New York, January 16, 2007—The Committee to Protect Journalists condemns the Thai government’s efforts to block broadcast news coverage of former Prime Minister Thaksin Shinawatra, including the censoring this week of a CNN interview with the ousted leader.

Officials with the military-appointed interim government instructed local cable provider UBC to block the interview, which first aired on Monday, according to news reports. The CNN interview was replaced on Monday with a rerun of a sports program. Replays of the interview scheduled for today were replaced with still images of Hollywood movie stars.

The ruling Council for National Security (CNS) last week summoned senior Thai broadcast representatives and urged them not to air comments by Thaksin, his lawyer, or his former political party members. Since taking power in a September 19 coup, Thailand’s military junta has moved aggressively to block favorable opinions of the ousted premier on broadcast media, from which around 80 percent of citizens receive news.

“We call upon Thailand’s military government to immediately stop censoring the news,” says Joel Simon, CPJ’s executive director. “The government has promised to quickly restore democracy. Ending censorship would be a meaningful first step in that direction.”

In the CNN interview, Thaksin strongly denied that he was behind the mysterious New Year’s Eve bombings that killed three and injured more than 40 in Bangkok. The government has in public statements vaguely accused Thaksin’s Thai Rak Thai party of masterminding the bombings. The former premier also claimed that he had no intention of re-entering politics and stated his hope to return to Thailand from exile, according to news reports.

During the September 19 military coup, the junta blocked news coverage of the events and replaced local programming with images of the monarchy. The military later moved to dissolve the 1997 constitution, which broadly protected media freedoms and guarded against state censorship, and replaced it with a series of military decrees, including military order No. 10, which vaguely calls for media “cooperation” in reporting political affairs “constructively.”
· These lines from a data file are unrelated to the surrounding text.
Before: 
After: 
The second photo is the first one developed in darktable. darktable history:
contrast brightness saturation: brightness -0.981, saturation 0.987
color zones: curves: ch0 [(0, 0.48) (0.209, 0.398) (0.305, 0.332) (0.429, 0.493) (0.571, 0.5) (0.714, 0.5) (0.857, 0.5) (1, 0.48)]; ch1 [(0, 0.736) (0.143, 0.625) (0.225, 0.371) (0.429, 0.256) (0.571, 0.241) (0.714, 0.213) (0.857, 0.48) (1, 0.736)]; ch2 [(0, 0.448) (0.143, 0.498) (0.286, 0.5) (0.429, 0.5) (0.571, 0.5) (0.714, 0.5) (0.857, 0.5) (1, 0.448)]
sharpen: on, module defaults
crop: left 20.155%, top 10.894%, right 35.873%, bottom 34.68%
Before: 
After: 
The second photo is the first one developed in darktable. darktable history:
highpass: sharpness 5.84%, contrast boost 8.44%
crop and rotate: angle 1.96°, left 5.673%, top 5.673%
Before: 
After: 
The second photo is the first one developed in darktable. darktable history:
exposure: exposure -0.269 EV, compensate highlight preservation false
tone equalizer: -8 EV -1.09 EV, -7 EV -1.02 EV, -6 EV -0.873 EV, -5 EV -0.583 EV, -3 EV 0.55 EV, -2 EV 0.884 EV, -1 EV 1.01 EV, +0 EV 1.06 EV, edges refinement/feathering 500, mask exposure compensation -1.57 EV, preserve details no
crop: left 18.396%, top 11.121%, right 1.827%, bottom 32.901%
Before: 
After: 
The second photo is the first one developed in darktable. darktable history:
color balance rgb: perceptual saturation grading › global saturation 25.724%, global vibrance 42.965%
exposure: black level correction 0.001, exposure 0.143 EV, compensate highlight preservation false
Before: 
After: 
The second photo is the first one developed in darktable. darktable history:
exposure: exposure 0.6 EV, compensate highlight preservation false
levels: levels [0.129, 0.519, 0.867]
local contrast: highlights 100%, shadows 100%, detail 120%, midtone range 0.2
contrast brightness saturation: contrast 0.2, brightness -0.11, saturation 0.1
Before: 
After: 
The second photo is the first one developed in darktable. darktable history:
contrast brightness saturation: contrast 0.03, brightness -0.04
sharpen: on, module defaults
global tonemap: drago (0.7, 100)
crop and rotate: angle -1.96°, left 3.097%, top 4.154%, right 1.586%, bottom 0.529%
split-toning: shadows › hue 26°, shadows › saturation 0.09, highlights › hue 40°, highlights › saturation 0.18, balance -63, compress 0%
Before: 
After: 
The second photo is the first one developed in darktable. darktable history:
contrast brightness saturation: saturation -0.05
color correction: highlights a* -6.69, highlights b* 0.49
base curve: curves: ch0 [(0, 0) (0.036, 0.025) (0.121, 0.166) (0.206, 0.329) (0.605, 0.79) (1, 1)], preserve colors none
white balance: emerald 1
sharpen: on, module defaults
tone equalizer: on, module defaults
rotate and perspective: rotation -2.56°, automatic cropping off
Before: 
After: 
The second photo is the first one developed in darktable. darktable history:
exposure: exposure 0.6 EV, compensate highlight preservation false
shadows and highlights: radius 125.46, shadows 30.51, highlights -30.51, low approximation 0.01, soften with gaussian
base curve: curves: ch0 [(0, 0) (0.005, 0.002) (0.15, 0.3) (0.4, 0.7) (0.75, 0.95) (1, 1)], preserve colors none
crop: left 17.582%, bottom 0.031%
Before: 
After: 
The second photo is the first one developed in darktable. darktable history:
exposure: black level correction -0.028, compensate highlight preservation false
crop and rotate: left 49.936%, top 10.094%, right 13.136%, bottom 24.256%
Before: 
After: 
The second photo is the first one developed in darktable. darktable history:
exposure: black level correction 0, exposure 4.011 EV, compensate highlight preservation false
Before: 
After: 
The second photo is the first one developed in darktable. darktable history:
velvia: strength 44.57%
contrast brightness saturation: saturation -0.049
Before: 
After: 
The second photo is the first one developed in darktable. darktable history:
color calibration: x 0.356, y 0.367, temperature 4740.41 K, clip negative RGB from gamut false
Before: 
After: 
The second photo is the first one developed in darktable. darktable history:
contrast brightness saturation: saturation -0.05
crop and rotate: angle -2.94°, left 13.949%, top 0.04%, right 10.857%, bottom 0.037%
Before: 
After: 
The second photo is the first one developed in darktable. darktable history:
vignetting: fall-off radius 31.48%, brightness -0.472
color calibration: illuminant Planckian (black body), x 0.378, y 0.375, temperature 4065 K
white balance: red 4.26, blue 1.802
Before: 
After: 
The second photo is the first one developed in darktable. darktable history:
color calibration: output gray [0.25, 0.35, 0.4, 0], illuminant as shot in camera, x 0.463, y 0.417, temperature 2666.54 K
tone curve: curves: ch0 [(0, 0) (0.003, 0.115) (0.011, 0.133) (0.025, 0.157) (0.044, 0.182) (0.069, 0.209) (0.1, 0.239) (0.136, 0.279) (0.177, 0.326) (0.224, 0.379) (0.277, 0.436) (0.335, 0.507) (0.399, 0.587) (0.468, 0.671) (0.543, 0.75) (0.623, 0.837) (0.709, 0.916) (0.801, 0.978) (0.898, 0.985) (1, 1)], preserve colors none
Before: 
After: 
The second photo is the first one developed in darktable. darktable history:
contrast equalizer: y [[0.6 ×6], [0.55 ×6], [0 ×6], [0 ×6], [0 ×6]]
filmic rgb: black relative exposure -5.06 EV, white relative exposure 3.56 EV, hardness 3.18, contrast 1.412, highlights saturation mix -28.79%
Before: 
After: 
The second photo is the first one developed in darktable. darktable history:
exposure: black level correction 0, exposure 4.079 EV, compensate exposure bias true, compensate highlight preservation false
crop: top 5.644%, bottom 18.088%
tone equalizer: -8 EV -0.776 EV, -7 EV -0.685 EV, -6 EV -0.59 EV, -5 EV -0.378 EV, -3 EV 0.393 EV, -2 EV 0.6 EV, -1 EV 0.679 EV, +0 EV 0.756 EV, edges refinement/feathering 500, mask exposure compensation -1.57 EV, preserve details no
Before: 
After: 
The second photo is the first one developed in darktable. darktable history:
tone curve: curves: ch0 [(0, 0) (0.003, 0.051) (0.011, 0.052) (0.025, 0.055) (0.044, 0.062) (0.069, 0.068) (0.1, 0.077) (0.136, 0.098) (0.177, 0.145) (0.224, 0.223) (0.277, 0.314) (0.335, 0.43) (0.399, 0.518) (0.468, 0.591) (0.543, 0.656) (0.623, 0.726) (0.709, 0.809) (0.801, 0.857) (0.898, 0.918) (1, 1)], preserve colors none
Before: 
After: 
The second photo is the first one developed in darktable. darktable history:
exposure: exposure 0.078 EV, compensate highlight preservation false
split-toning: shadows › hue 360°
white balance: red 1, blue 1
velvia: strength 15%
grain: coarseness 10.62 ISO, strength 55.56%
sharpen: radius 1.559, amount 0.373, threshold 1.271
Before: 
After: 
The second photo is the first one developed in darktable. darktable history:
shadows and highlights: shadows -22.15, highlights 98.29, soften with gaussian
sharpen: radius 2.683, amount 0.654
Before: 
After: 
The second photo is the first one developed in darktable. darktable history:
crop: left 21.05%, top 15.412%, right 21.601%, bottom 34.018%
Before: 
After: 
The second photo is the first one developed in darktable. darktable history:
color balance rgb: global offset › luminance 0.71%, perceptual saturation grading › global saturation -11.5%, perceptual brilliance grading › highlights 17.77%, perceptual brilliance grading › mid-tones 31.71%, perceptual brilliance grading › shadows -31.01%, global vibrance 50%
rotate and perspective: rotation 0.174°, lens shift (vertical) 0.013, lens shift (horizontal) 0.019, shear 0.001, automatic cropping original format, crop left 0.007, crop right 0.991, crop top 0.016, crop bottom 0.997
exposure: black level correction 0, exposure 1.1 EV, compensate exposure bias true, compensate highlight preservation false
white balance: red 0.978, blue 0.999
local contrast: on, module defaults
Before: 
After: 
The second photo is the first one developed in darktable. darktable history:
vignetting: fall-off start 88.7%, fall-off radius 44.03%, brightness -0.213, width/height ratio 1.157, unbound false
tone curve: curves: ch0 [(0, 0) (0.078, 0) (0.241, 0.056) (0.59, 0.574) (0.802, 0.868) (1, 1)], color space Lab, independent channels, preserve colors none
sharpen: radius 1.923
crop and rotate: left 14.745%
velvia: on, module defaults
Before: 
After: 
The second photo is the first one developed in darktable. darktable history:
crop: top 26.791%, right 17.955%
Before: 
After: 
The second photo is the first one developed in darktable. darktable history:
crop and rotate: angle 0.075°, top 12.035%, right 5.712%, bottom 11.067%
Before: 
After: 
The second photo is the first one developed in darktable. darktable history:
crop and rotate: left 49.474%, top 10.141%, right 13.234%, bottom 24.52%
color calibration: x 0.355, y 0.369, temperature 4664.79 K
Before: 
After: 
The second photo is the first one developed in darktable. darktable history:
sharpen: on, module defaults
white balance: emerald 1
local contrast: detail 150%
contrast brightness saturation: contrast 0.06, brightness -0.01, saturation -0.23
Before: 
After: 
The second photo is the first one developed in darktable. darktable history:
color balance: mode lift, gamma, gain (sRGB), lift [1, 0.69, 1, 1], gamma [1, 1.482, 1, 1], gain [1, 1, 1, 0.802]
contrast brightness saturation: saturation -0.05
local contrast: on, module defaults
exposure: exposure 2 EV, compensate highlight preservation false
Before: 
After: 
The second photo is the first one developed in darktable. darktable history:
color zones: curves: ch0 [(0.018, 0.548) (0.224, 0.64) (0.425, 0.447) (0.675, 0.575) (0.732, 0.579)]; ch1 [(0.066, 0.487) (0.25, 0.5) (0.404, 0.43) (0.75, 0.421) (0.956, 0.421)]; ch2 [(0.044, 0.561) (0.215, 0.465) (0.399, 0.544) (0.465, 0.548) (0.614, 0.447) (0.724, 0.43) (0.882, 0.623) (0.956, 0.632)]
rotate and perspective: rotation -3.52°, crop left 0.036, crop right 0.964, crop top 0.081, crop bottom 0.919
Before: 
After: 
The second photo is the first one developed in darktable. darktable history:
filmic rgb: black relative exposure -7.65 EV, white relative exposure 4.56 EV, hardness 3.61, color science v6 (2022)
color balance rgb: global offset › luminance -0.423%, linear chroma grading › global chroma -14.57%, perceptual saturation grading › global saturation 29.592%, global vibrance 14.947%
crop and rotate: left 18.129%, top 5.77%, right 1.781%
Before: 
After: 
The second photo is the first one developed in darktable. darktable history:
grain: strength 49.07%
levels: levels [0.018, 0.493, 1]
On October 5, CPJ sent a letter to Prime Minister Surayud Chulanont urging his government to quickly and unconditionally restore provisions guaranteeing press freedom included in the 1997 constitution. In September, the junta closed more than 300 community radio stations across the country’s northern and northeastern regions, where pro-Thaksin sentiment still runs strong. It has also moved to block at least one politically oriented Web site, 19sep, which had posted commentary critical of the coup.

Local and foreign print media, which widely reported details of the CNN interview, have so far been immune from overt government censorship. The Wall Street Journal Asia, which published an interview with Thaksin on the same day as the CNN piece, was distributed throughout Thailand without any government interference.